380. AU MÊME.

Le 31 octobre 1760.

Je vous suis obligé de la part que vous prenez à quelques bonnes fortunes passagères que j'ai escroquées au hasard. Depuis ce temps, les Russes ont fait une furation99-d dans le Brandebourg; j'y suis accouru, ils se sont sauvés tout de suite, et je me suis tourné vers la Saxe, où les affaires demandaient ma présence. Nous avons encore deux grands mois de campagne par devers nous; celle-ci a été la plus<100> dure et la plus fatigante de toutes; mon tempérament s'en ressent, ma santé s'affaiblit, et mon esprit baisse à proportion que son étui menace ruine.

Je ne sais quelle lettre on a pu intercepter, que j'écrivis au marquis d'Argens;100-a il se peut qu'elle soit de moi; peut-être a-t-elle été fabriquée à Vienne.

Je ne connais le duc de Choiseul ni d'Eve ni d'Adam.
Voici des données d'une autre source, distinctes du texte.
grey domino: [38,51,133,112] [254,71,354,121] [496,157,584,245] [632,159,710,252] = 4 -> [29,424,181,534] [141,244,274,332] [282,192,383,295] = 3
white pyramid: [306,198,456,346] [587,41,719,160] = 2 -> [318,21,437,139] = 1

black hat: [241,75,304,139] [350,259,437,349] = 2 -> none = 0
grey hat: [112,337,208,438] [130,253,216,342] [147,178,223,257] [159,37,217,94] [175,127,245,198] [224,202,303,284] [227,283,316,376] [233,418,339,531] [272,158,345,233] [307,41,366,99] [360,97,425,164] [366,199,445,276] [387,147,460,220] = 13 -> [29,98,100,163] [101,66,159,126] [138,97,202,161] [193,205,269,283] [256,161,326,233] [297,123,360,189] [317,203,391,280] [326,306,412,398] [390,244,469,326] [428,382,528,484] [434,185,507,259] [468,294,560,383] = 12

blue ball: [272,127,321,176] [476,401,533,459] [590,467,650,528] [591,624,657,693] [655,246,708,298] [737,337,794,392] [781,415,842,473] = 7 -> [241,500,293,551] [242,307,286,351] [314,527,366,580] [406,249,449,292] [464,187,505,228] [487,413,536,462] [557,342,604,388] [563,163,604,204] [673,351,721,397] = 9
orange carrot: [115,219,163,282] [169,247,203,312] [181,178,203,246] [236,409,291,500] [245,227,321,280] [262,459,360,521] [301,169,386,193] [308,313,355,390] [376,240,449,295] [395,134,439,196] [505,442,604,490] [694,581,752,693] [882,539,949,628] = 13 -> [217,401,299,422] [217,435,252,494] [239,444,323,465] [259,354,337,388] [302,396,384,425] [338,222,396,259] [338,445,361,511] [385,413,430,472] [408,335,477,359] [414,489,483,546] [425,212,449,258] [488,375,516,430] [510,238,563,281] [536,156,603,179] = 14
Peu m'importe qu'il ait des sentiments pacifiques ou guerriers. S'il aime la paix, pourquoi ne la fait-il pas? Je suis si occupé de mes affaires, que je n'ai pas le temps de penser à celles des autres. Mais laissons là tous ces illustres scélérats, ces fléaux de la terre et de l'humanité.

Dites-moi, je vous prie, de quoi vous avisez-vous d'écrire l'histoire des loups et des ours de la Sibérie? et que pourrez-vous rapporter du Czar, qui ne se trouve dans la Vie de Charles XII?100-b Je ne lirai point l'histoire de ces barbares; je voudrais même pouvoir ignorer qu'ils habitent notre hémisphère.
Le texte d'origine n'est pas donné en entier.